(Document structure recognition data)
● ● ●

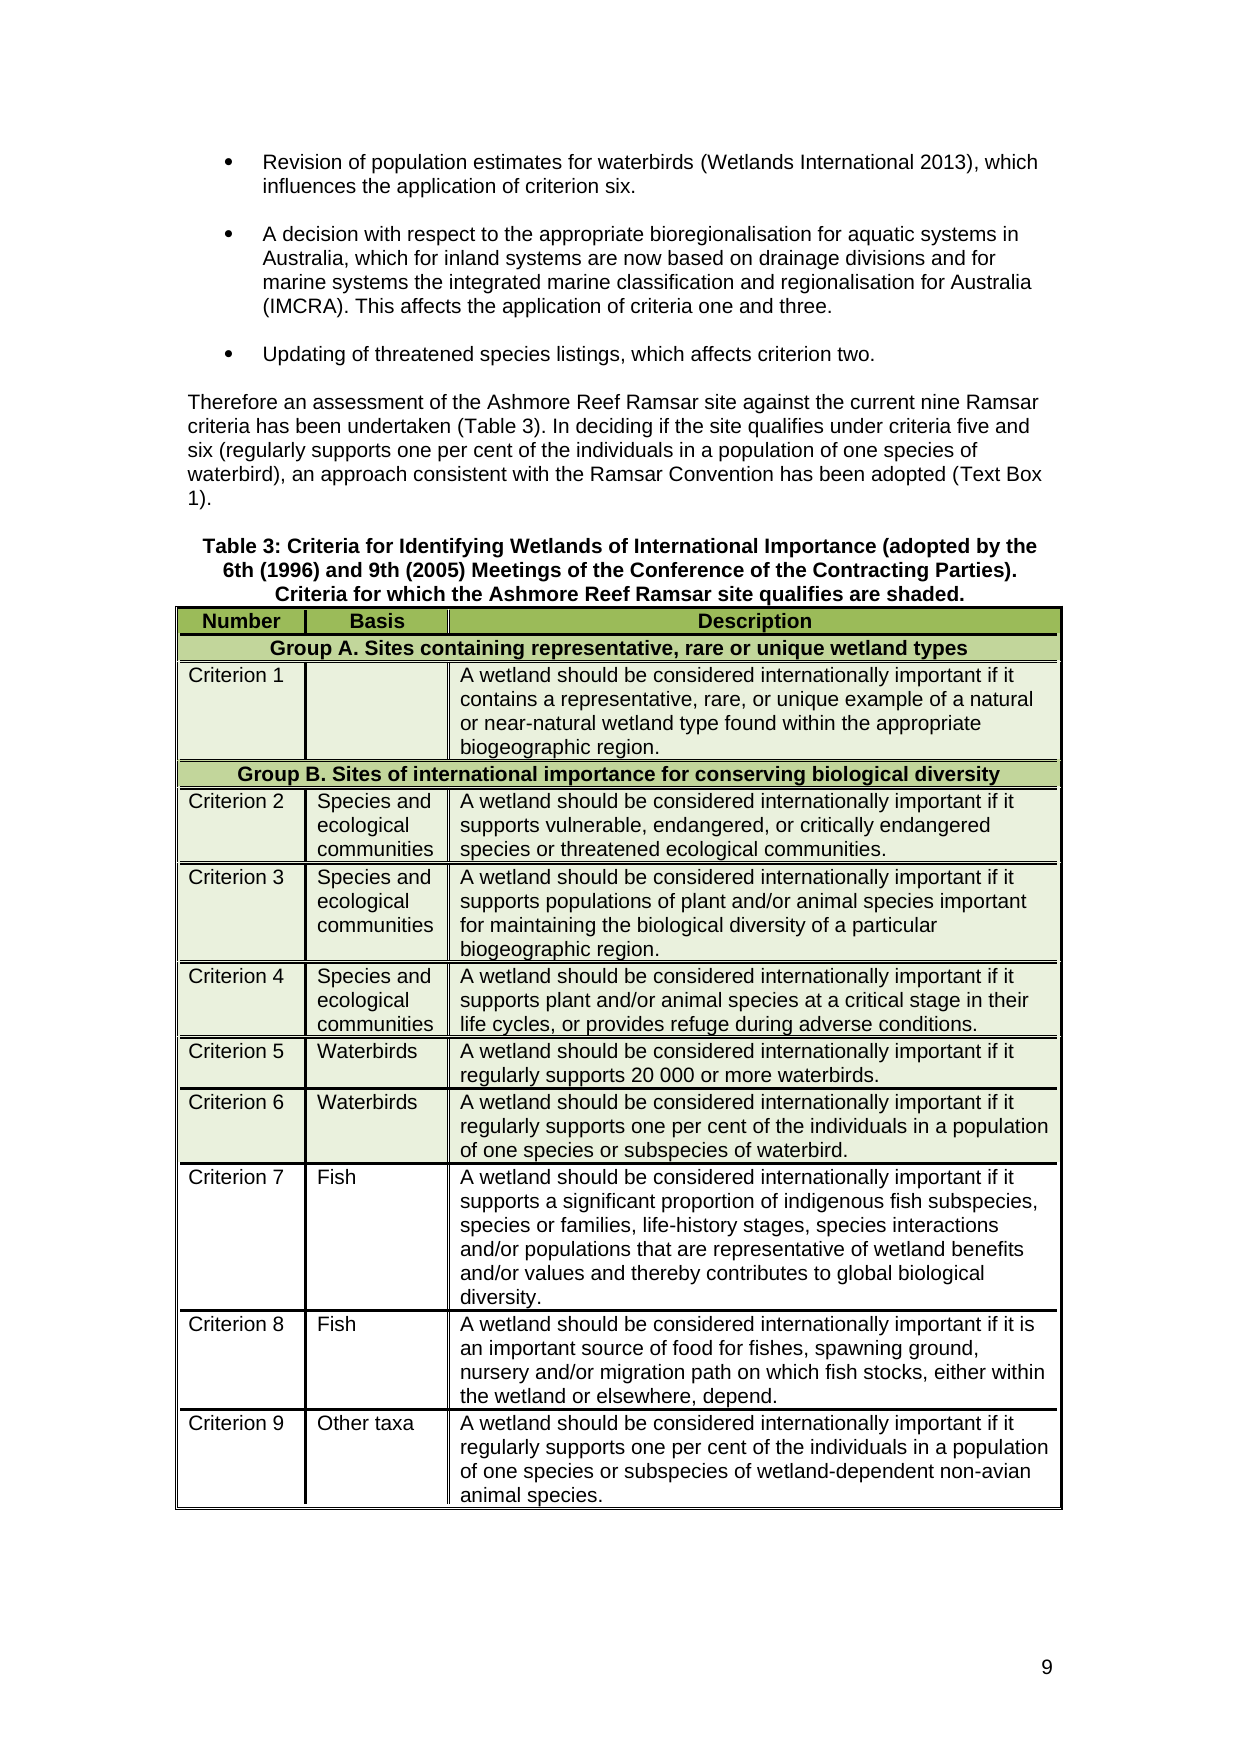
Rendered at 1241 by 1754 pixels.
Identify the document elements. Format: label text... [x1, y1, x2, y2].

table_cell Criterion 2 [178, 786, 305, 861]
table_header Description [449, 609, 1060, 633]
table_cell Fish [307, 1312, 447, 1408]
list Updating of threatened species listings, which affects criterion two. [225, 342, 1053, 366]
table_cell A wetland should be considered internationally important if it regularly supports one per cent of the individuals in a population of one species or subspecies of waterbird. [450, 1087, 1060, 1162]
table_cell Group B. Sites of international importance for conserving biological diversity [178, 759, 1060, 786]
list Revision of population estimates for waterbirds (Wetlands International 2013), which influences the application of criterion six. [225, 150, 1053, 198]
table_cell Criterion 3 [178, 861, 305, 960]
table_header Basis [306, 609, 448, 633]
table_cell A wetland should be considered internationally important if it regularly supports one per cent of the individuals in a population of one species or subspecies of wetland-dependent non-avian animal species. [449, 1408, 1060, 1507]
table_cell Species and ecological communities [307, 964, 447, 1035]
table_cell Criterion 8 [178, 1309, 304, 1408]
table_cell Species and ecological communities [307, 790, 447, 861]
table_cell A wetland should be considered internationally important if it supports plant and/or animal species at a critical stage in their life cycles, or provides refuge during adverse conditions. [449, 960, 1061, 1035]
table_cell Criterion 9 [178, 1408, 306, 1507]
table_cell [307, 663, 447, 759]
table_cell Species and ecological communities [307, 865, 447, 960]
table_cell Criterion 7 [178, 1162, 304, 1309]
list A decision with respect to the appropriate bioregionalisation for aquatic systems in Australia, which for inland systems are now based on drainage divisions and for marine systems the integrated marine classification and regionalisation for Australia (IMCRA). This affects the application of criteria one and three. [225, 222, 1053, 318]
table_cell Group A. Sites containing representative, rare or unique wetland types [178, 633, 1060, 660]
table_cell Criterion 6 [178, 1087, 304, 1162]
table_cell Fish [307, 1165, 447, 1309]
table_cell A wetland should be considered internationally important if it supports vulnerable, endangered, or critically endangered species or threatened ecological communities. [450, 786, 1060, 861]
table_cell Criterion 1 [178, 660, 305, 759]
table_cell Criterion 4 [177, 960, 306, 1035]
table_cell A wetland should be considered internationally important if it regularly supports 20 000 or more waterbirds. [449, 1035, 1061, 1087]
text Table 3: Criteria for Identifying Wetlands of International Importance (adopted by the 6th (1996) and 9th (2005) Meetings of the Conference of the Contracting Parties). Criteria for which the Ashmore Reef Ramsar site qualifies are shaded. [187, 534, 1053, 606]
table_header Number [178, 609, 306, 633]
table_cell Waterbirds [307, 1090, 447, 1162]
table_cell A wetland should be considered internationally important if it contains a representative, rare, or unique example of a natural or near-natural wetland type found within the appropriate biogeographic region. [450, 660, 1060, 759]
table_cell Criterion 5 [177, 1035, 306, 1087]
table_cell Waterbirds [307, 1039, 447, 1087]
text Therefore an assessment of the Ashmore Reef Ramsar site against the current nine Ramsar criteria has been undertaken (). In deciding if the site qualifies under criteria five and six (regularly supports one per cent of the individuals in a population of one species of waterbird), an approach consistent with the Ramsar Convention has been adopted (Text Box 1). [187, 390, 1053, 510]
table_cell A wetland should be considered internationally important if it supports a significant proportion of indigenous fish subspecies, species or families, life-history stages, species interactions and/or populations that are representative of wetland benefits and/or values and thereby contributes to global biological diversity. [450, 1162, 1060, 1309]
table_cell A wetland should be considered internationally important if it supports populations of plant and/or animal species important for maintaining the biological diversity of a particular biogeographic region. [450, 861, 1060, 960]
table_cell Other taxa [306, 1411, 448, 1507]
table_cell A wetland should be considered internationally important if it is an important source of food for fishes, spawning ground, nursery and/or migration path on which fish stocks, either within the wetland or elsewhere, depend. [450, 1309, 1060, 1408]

● ● ●

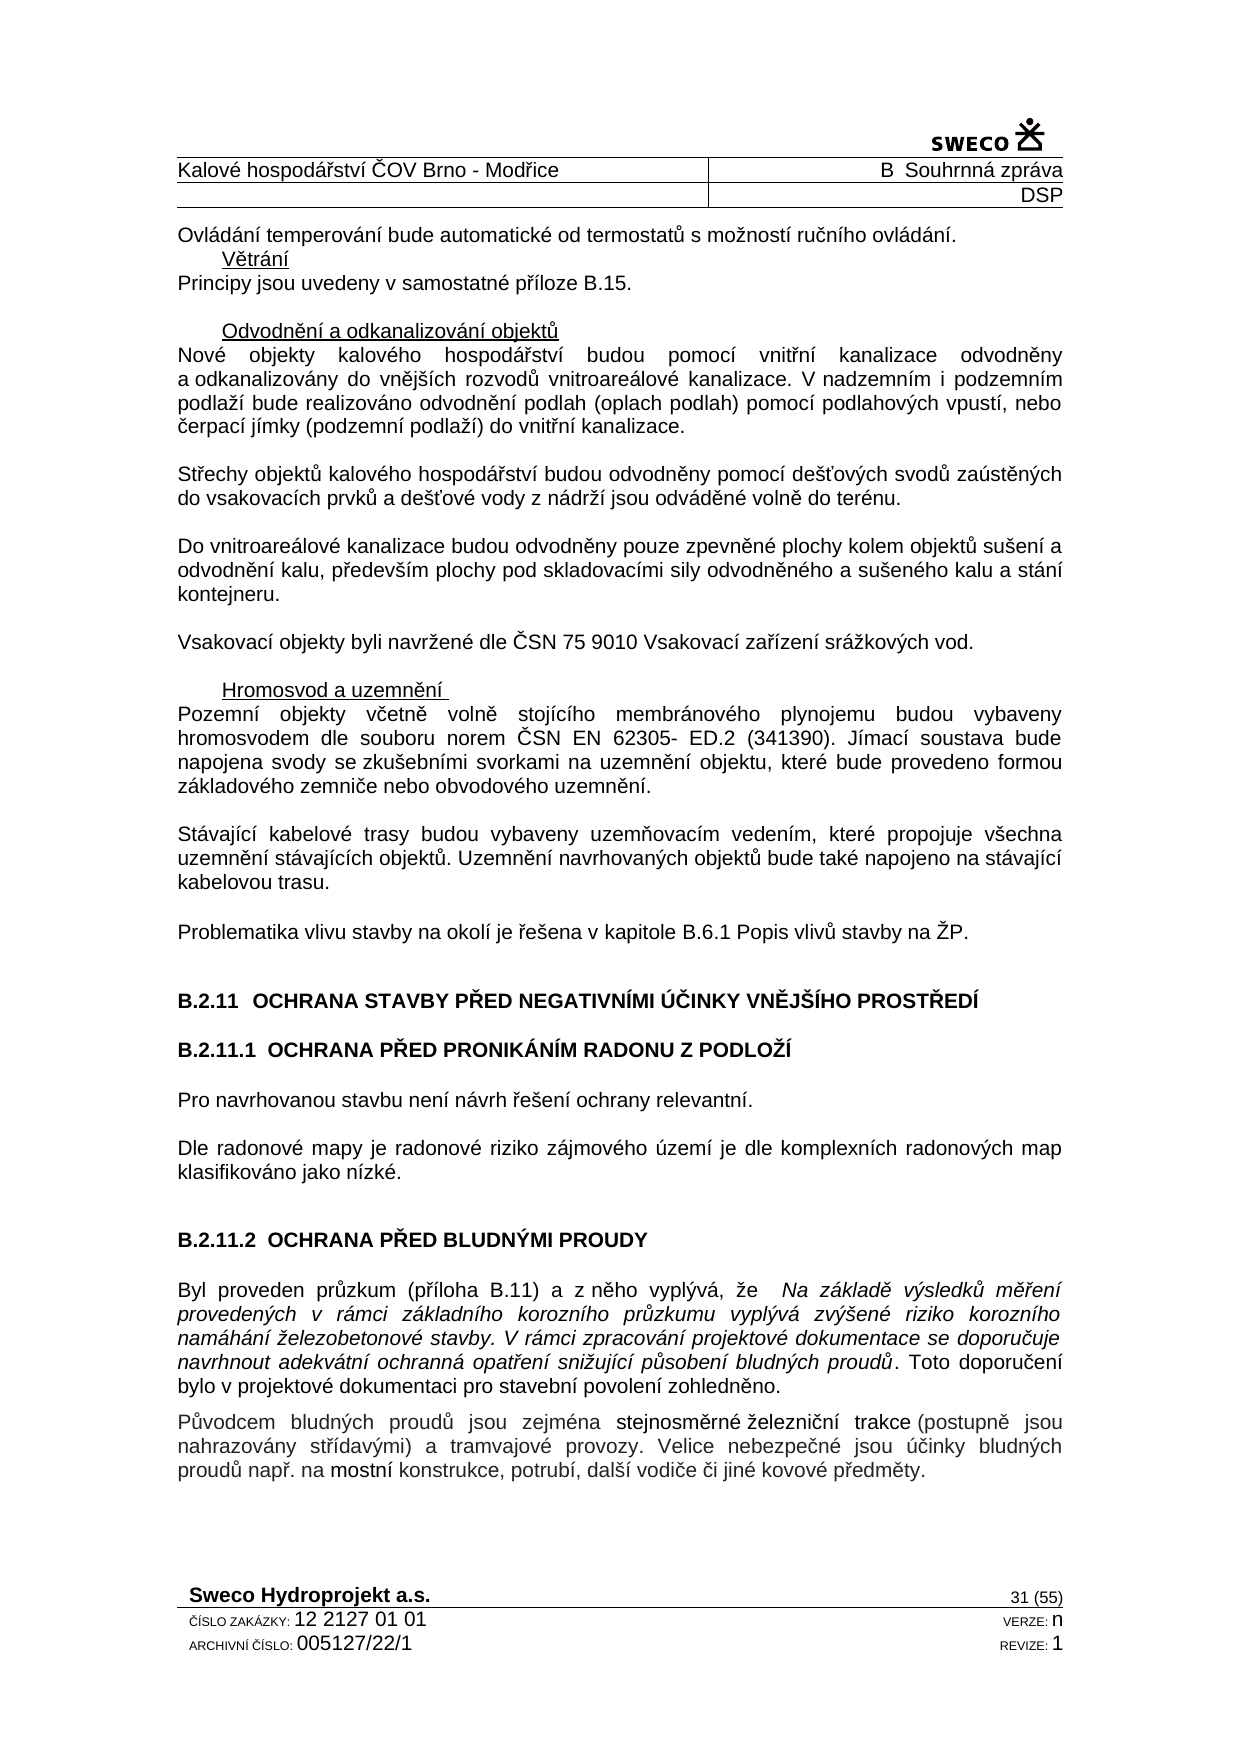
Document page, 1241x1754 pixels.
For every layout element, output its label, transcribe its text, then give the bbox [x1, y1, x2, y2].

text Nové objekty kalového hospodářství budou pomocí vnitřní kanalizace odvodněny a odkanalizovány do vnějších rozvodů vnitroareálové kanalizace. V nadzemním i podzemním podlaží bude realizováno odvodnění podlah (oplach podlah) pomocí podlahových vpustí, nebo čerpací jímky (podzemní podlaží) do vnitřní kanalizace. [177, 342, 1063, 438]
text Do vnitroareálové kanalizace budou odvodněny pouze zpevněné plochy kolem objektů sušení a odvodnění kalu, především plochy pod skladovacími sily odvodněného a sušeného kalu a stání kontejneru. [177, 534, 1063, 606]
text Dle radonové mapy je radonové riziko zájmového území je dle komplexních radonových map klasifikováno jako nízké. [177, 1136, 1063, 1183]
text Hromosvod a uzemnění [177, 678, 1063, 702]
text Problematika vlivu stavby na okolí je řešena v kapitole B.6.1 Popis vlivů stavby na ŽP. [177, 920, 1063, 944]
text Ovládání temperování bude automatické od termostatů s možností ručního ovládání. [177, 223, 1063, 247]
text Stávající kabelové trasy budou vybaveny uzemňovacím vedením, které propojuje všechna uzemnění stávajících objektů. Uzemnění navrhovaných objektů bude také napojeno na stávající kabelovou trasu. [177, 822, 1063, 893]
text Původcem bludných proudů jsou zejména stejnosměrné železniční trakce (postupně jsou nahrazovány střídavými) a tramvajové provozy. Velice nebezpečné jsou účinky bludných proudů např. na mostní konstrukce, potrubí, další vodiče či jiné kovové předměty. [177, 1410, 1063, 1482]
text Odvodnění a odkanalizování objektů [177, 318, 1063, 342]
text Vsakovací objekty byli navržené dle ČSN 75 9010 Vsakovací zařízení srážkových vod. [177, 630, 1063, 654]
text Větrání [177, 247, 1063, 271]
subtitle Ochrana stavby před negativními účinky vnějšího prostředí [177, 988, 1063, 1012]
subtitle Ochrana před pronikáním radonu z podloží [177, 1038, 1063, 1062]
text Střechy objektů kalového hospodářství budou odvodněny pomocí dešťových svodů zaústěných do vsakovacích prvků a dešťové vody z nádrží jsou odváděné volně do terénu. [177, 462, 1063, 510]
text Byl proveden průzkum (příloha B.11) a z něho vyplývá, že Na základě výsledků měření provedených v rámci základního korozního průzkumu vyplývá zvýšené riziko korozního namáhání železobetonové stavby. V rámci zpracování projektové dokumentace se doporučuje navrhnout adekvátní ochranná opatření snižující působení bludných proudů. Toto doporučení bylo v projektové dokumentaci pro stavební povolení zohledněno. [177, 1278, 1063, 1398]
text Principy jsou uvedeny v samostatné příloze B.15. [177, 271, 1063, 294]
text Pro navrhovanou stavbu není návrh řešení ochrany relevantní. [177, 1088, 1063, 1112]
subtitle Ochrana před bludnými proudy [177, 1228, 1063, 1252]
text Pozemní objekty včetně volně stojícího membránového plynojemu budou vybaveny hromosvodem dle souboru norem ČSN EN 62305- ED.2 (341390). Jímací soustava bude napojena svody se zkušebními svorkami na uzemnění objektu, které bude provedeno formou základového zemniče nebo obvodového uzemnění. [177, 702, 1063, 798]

● ● ●

Which lines of the records above contain the word "adopted"? Report each one in full.

OUTPUT FOR THIS TASK
text Table 3: Criteria for Identifying Wetlands of International Importance (adopted by the 6th (1996) and 9th (2005) Meetings of the Conference of the Contracting Parties). Criteria for which the Ashmore Reef Ramsar site qualifies are shaded. [187, 534, 1053, 606]
text Therefore an assessment of the Ashmore Reef Ramsar site against the current nine Ramsar criteria has been undertaken (). In deciding if the site qualifies under criteria five and six (regularly supports one per cent of the individuals in a population of one species of waterbird), an approach consistent with the Ramsar Convention has been adopted (Text Box 1). [187, 390, 1053, 510]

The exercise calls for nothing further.